Baked Eggs in Tomato-Parmesan Sauce

March appears to be working its way into 2010 like a blustery, snow blowing, hail throwing, sleet casting helluva lion. But that’s okay. Really. Because even if next month brings more snow, sleet, ice and cold, we’ve made it to March. And after March comes April and, well, need I say more? It’s all down hill from there. In the Midwest/Great Lakes region we can get ready for asparagus and spinach, then cherries and berries. Before you know it, we’ll be stuffing our faces with sweet corn, vine-ripe tomatoes and all the zucchini we can handle.

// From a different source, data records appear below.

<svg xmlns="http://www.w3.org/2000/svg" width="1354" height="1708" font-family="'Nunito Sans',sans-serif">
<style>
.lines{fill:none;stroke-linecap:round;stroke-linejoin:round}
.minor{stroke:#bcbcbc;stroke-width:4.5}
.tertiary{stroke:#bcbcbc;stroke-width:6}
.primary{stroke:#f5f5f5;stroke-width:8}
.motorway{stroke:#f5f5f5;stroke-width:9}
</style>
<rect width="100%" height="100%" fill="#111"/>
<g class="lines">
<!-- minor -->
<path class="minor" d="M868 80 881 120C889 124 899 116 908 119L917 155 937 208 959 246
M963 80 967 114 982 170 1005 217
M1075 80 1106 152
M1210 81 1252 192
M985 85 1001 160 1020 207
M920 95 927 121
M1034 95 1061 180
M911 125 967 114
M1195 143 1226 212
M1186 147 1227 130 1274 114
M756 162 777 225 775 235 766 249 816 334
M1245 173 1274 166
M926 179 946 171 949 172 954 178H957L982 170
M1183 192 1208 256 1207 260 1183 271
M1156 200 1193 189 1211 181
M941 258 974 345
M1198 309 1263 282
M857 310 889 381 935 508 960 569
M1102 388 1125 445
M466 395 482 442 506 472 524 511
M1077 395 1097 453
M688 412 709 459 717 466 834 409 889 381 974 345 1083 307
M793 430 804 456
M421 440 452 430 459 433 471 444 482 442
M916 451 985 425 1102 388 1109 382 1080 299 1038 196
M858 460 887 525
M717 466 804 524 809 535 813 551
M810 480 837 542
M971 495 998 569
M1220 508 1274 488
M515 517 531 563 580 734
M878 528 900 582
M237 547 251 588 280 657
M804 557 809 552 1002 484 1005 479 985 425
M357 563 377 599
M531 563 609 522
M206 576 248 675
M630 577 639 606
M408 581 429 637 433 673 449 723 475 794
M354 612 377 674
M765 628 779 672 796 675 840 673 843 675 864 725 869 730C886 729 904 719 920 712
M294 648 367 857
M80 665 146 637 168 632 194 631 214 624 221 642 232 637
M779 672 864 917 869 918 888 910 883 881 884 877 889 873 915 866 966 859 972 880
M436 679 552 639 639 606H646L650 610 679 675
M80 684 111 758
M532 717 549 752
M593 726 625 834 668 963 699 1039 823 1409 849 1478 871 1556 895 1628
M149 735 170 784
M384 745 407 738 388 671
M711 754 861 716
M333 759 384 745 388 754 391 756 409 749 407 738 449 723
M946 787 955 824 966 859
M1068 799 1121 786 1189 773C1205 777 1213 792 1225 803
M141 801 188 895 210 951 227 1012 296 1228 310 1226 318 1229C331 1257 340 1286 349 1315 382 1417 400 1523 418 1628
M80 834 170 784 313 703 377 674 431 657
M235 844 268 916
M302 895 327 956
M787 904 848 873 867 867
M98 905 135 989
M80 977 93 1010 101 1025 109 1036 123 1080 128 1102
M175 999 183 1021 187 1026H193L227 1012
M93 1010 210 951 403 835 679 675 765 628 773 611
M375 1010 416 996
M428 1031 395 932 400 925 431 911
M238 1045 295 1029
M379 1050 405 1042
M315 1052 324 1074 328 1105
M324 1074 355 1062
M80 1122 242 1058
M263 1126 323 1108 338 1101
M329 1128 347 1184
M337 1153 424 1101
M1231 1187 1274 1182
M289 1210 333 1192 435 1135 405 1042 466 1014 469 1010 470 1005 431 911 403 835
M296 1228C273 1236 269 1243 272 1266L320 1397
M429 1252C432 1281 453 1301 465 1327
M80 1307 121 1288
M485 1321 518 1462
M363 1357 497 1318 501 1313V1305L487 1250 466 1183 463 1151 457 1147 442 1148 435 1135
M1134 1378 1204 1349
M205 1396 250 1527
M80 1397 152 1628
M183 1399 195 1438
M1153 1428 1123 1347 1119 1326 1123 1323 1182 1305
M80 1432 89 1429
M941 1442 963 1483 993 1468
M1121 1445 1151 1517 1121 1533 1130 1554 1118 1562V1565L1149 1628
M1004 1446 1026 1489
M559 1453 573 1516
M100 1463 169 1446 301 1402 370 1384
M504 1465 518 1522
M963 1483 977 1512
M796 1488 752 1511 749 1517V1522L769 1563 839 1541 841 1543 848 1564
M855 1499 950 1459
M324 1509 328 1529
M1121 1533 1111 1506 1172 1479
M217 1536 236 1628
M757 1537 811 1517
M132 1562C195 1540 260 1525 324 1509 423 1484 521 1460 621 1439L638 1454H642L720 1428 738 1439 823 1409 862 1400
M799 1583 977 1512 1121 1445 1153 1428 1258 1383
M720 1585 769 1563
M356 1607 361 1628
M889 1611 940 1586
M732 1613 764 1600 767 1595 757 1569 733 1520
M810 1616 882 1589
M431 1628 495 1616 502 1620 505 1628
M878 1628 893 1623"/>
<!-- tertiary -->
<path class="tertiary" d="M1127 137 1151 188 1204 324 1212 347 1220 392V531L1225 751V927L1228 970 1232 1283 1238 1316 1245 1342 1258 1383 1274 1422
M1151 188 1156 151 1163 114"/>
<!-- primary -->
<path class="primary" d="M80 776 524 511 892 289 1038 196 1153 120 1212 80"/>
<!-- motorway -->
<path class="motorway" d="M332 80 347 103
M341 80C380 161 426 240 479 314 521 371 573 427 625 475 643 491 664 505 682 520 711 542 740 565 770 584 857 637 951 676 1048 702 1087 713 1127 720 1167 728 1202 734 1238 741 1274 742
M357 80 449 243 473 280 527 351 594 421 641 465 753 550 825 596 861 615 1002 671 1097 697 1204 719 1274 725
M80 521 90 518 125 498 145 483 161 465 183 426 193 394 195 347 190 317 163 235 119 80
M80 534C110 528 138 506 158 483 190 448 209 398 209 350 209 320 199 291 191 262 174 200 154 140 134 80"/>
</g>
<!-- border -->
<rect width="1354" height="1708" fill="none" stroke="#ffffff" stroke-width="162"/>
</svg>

So while we hunker down to wait out the last(!) weeks of this winter weather, we’ll keep warm with another batch of this soup and this bake and these eggs. These eggs which are perfect for any time of day, are easily prepped ahead of time and cost mere pennies (ok, I can’t validate this, but it’s an inexpensive dish). These eggs which bake until just set in a simple tomato sauce spiked with garlic and rosemary and Parmesan. These eggs which pair perfectly with some hearty whole grain toast or crusty garlic bread for dipping and mopping. These eggs which, when enjoyed while cozied in your favorite corner of the couch, make watching the last of the snow drifts and swirls a bit more bearable. Bring it, March.